▸ **TAREAS PENDIENTES**:
#1 Responde estas preguntas sobre el texto de los templarios:
(a) ¿Qué combate solía abrir las batallas y determinar en gran medida su desenlace?
(b) ¿Con cuántos caballeros comenzó la Orden del Temple?
(c) ¿Cuántos miembros llegó a tener la orden en su momento más álgido?
#2 Por favor, prolonga el texto sobre los templarios a partir de su última oración.

▸ **EXTRACTO DE PÁGINA**:
=====
Se nos explica que a menudo las batallas se iniciaban con un combate singular de campeones (de nuevo como los héroes homéricos), cuyo resultado determinaba en gran medida el desenlace de la batalla. Ese rasgo característico de los caballeros iba ligado, como la cara y cruz de la misma moneda, a un profundo sentimiento individualista. Ello provocaba que en los ejércitos cristianos reinara con frecuencia la indisciplina, la anarquía y el caos, pues los caballeros hacían la guerra por su cuenta y no mostraban solidaridad los unos con los otros a menos que ello les reportara un beneficio de manera particular. El ansia de gloria es destacado varias veces en el texto. Este comportamiento, como es lógico, podía acarrear consecuencias desastrosas en una batalla. En claro contraste, la Orden del Temple encarnaba la viva imagen de la disciplina y la organización, y era el motivo por el que los caballeros templarios fueran tan apreciados en todos los ejércitos: su rectitud en la fe conllevaba acatar la disciplina y esforzarse en cumplir los objetivos para mayor gloria de Dios, no suya. Las huestes templarias estaban fuertemente jerarquizadas y contaban con oficiales que vigilaban los deberes de cada combatiente. Nada quedaba al azar o al desorden.

El libro acude con frecuencia a las reglas y cláusulas por las que se regían los templarios tanto en el combate como en su vida cotidiana. La orden tenía autonomía respecto a cualquier poder secular o eclesiástico: el Gran Mestre, máxima autoridad del Temple, podía decidir, por ejemplo, cuándo y dónde ir a la guerra. Su poder llegó a ser inmenso, no solo en outremer sino también en el Occidente cristiano. Habiendo comenzado con tan solo nueve caballeros y haciendo voto de pobreza —manifiesto en el sello templario, donde aparecen dos caballeros a lomos de una misma montura—, en su momento más álgido llegó a contar con 7.000 miembros, casi todos ubicados en Tierra Santa. Y como no puede ser de otra manera, el relato sobre la Orden del Temple va inevitablemente ligado al de las Cruzadas, que son recorridas en las páginas de Templarios de modo somero y sin entrar en detalles, pues no es ese su objetivo (para ello ya existen obras de gran enjundia, como las de Steven Runciman o Christopher Tyerman). Sí lo es, por ejemplo, la mención de las otras órdenes con las que convivió el Temple, de similares características pero con rasgos particulares cada una de ellas; o los enemigos con los que hubieron de enfrentarse los templarios en particular y la Cristiandad en general: los musulmanes al otro lado del Mediterráneo y los mongoles más allá de las fronteras que delimitaban el suelo de la Europa cristiana.
=====
▸ **DATOS ALMACENADOS**:

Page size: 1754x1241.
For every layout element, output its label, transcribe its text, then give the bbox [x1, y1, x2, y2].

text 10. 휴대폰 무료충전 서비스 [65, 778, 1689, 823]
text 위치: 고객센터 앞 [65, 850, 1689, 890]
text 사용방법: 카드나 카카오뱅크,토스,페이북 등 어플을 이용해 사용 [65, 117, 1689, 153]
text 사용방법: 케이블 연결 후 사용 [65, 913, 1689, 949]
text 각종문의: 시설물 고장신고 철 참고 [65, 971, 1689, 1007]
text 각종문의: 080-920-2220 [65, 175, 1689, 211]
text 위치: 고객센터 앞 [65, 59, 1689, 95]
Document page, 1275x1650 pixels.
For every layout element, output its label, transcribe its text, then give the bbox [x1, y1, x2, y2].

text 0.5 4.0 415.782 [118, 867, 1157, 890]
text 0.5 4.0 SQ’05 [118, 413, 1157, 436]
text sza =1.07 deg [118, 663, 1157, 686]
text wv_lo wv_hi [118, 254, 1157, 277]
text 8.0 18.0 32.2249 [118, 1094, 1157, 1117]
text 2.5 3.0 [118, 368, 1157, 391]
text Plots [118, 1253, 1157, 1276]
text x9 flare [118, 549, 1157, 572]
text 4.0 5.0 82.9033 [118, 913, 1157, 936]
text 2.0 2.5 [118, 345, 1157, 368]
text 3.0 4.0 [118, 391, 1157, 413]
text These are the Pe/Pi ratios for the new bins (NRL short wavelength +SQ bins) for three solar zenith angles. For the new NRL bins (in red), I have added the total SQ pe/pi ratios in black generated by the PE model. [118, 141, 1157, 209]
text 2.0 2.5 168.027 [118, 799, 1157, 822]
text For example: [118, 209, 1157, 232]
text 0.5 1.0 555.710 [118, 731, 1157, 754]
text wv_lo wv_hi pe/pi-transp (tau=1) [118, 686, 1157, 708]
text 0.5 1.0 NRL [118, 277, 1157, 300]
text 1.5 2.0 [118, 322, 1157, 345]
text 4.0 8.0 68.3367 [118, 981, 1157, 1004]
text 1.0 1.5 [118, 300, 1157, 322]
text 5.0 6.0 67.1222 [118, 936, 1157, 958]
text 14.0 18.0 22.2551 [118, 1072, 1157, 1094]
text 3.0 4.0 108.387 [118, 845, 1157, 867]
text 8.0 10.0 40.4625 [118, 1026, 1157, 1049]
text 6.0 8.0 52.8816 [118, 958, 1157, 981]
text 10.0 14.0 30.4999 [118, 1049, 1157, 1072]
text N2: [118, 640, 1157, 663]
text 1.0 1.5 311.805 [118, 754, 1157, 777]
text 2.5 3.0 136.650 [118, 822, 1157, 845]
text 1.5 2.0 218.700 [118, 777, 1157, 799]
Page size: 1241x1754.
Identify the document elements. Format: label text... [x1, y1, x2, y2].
=====
▸ **LOS RESULTADOS**:
#1
(a) Un combate singular de campeones.
(b) Con nueve caballeros.
(c) 7.000 miembros, casi todos ubicados en Tierra Santa.

#2
Múltiples y grandes mapas se reparten por las páginas de Templarios, excelentes y clarificadores como siempre son los mapas de Desperta Ferro, así como numerosas ilustraciones. No cabe duda de que el lector más exigente ha de quedar satisfecho con el abundante material gráfico y lamentará que el libro llegue a su fin. Como a su fin llegó la Orden del Temple casi doscientos años después de su creación. La caída de Jerusalén y la pérdida de los territorios de ultramar conllevó el descrédito y la pérdida de relevancia de los templarios. Un viernes 13 de octubre todos los templarios de Francia fueron detenidos bajo acusaciones  de herejía, idolatría y conducta homosexual. Se encarceló y torturó al Gran Mestre Jacques de Molay, y casi 5 años después, en marzo de 1314, fue quemado vivo en la hoguera, condenado por esa misma iglesia y esa misma fe que los templarios defendieron a lo largo de su historia.

Magnífica obra, en definitiva, que hará las delicias de los aficionados al mundo de los templarios, pero también entusiasmará al lector en general. Porque “Non nobis Domine, non nobis, sed Nomini Tuo da Gloriam”.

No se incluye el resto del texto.